Selon Merz, aucun des journalistes l’accompagnant n’aurait exprimé le désir de rester à Belém. Il aurait déclaré : « Mesdames et messieurs, nous vivons dans l’un des plus beaux pays du monde. J’ai demandé à certains journalistes qui étaient avec moi au Brésil la semaine dernière : lequel d’entre vous aimerait rester ici ? Personne n’a levé la main. Tout le monde était content que nous puissions surtout revenir dans la nuit de vendredi à samedi de l’endroit où nous étions pour retourner en Allemagne. »
Ces propos ont rapidement fait le tour des réseaux sociaux au Brésil, provoquant une onde de critiques. Le président Luiz Inácio Lula da Silva a personnellement répondu à Merz, défendant Belém avec une pointe d’ironie. Il a suggéré que le chancelier allemand aurait dû s’immerger davantage dans la culture locale :
« Il aurait dû aller dans un bar du Pará, il aurait dû danser, il aurait dû essayer la gastronomie du Pará, car il se serait rendu compte que Berlin n’offre même pas 10 % de la qualité qu’offrent l’État du Pará et la ville de Belém »
Luiz Inácio Lula da Silva, président du Brésil
La réaction la plus virulente est venue du maire de Rio de Janeiro, Eduardo Paes, qui a qualifié Merz de « nazi » et de « petit vagabond d’Hitler » dans un tweet qu’il a ensuite supprimé. Il l’a ensuite décrit comme un « soulagement ».
L’organisation de la COP30 à Belém, une ville de 1,3 million d’habitants située à l’embouchure du fleuve Amazone, était une initiative personnelle de Lula. Il souhaitait que les décideurs internationaux soient confrontés à la réalité de l’Amazonie, malgré les défis logistiques considérables que représente l’accueil d’un événement de cette envergure. Les difficultés logistiques, notamment en matière d’infrastructures et de prix des hôtels, sont bien connues.
Merz était l’un des nombreux dirigeants invités par le Brésil à participer au sommet présidentiel précédant la COP30, qui entre dans sa phase décisive. D’autres chefs d’État et de gouvernement, tels qu’Emmanuel Macron et Pedro Sánchez, étaient également présents. L’événement a été ignoré par Donald Trump, mais n’a pas attiré non plus Xi Jinping, Narendra Modi ou le pape.

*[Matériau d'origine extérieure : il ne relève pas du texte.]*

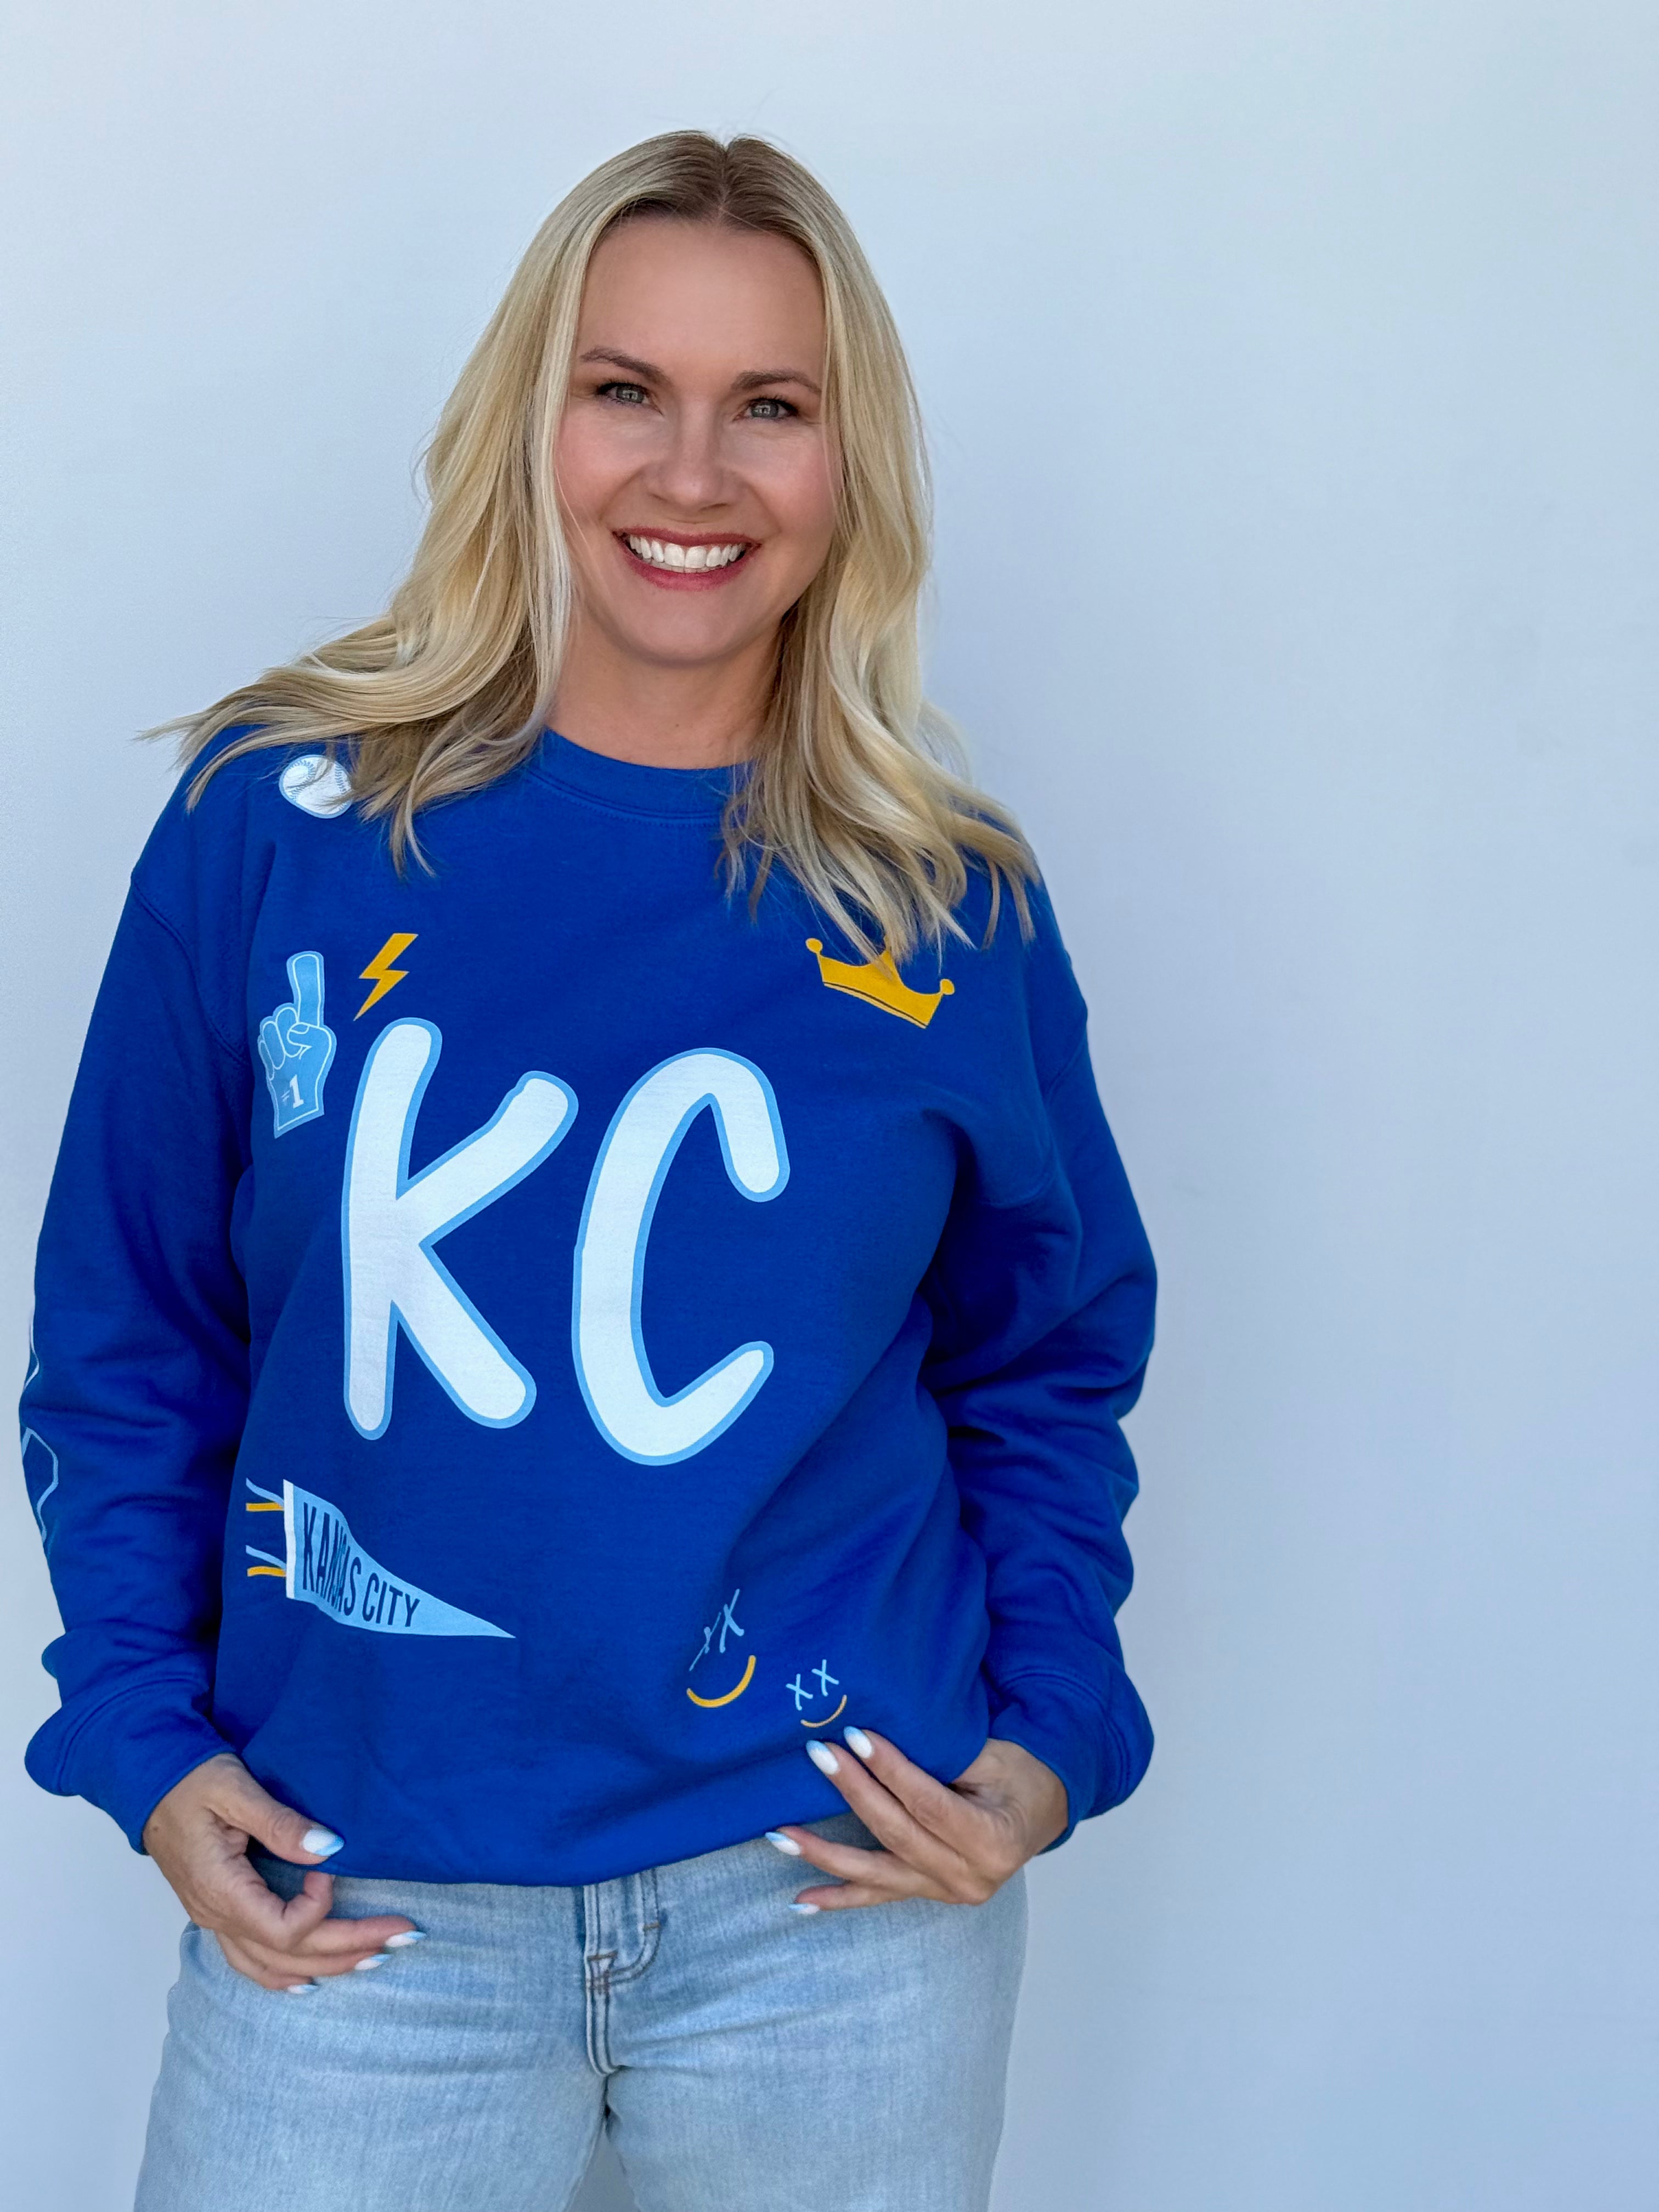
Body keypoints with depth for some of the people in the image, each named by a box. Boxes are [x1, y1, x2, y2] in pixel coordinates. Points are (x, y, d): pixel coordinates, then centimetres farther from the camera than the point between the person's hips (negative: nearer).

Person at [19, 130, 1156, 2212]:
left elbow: (1047, 1361, 9)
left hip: (844, 1893, 1)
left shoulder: (956, 911, -1)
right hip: (353, 1901, 0)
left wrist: (1049, 1744, -2)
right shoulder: (275, 821, -4)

L’incident survient également dans un contexte de discussions sur le financement de la protection des forêts tropicales. Merz avait quitté Belém sans préciser la contribution économique de l’Allemagne au fonds d’investissement brésilien dédié à cet objectif. Il avait promis de discuter de la question avec son ministre des Finances à son retour à Berlin, tout en soulignant que l’engagement allemand serait « considérable » si un accord était trouvé. Le fonds d’investissement vise à mobiliser des ressources pour la protection de l’Amazonie.